The second source (for precipitation) contains a subfolder for each year. E. g., the data for 2019 is in RT/2019/ folder. There is a separate file for each day with the name PRCP_CU_GAUGE_V1.0GLB_0.50deg.lnx.<YYYYMMDD>.RT, where <YYYYMMDD> is the respective date. This is a raw binary file of size 2 × 259,200 × 4 = 2,073,600 bytes.
The file contains single-precision floating-point values (i. e., 4 bytes per value) with little-endian ordering. The file can be split into 2 sub-blocks of size 259,200 × 4 = 1,036,800 bytes. Each of these 2 sub-blocks contains the following 720 × 360 = 259,200 values (ordered in the same way as for temperature):
-
1st sub-block: prec, daily precipitation in 0.1mm units (e. g., the value 123.45 means 12.345 mm of daily precipitation
-
2nd sub-block: number of gauges available in the grid box; not used for ground truth calculation
Also here, missing values are represented as -999.

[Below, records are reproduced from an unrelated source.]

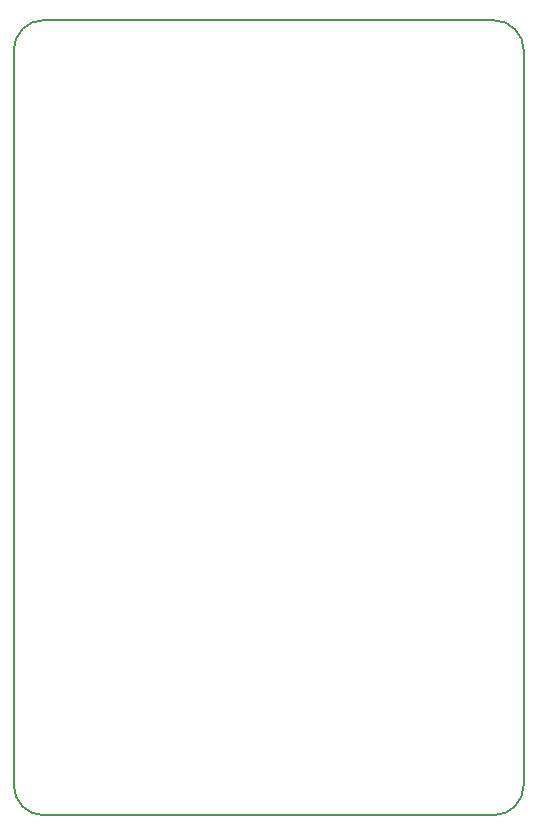
<source format=gbr>
G04 #@! TF.GenerationSoftware,KiCad,Pcbnew,(6.0.6-0)*
G04 #@! TF.CreationDate,2022-10-21T02:43:14+09:00*
G04 #@! TF.ProjectId,Spica,53706963-612e-46b6-9963-61645f706362,rev?*
G04 #@! TF.SameCoordinates,Original*
G04 #@! TF.FileFunction,Profile,NP*
%FSLAX46Y46*%
G04 Gerber Fmt 4.6, Leading zero omitted, Abs format (unit mm)*
G04 Created by KiCad (PCBNEW (6.0.6-0)) date 2022-10-21 02:43:14*
%MOMM*%
%LPD*%
G01*
G04 APERTURE LIST*
G04 #@! TA.AperFunction,Profile*
%ADD10C,0.150000*%
G04 #@! TD*
G04 APERTURE END LIST*
D10*
X97790000Y-64770000D02*
X97790000Y-127000000D01*
X95250000Y-62230000D02*
X57150000Y-62230000D01*
X54610000Y-127000000D02*
G75*
G03*
X57150000Y-129540000I2540000J0D01*
G01*
X57150000Y-129540000D02*
X95250000Y-129540000D01*
X57150000Y-62230000D02*
G75*
G03*
X54610000Y-64770000I0J-2540000D01*
G01*
X97790000Y-64770000D02*
G75*
G03*
X95250000Y-62230000I-2540000J0D01*
G01*
X95250000Y-129540000D02*
G75*
G03*
X97790000Y-127000000I0J2540000D01*
G01*
X54610000Y-64770000D02*
X54610000Y-127000000D01*
M02*

</source>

The lat/lon resolution of the source grid is 0.5° × 0.5°, while the target contest resolution is 1° × 1°. Therefore, the interpolation described in the mentioned publication (section A.1, page 10) is performed for all the 3 relevant variables (tmax, tmin, prec). E. g., when calculating values for the target point (lat, lon) = (40, 253), we take the average of the values at points (39.75, 252.75), (39.75, 253.25), (40.25, 252.75), (40.25, 253.25), weighted by the cosine of the latitude in radians.
Finally, to obtain the ground truth values:
-
For “temp34” and “temp56”, we calculate tmaxAvg and tminAvg as the average of the 14 tmax and tmin values, respectively. Then we take (tmaxAvg + tminAvg)/2.
-
For “prec34” and “prec56”, we calculate precSum as the sum of the 14 prec values. Then we take precSum/10 (the final division by 10 is the conversion of units from 0.1mm to 1mm).
We provide the tool to generate ground truth values.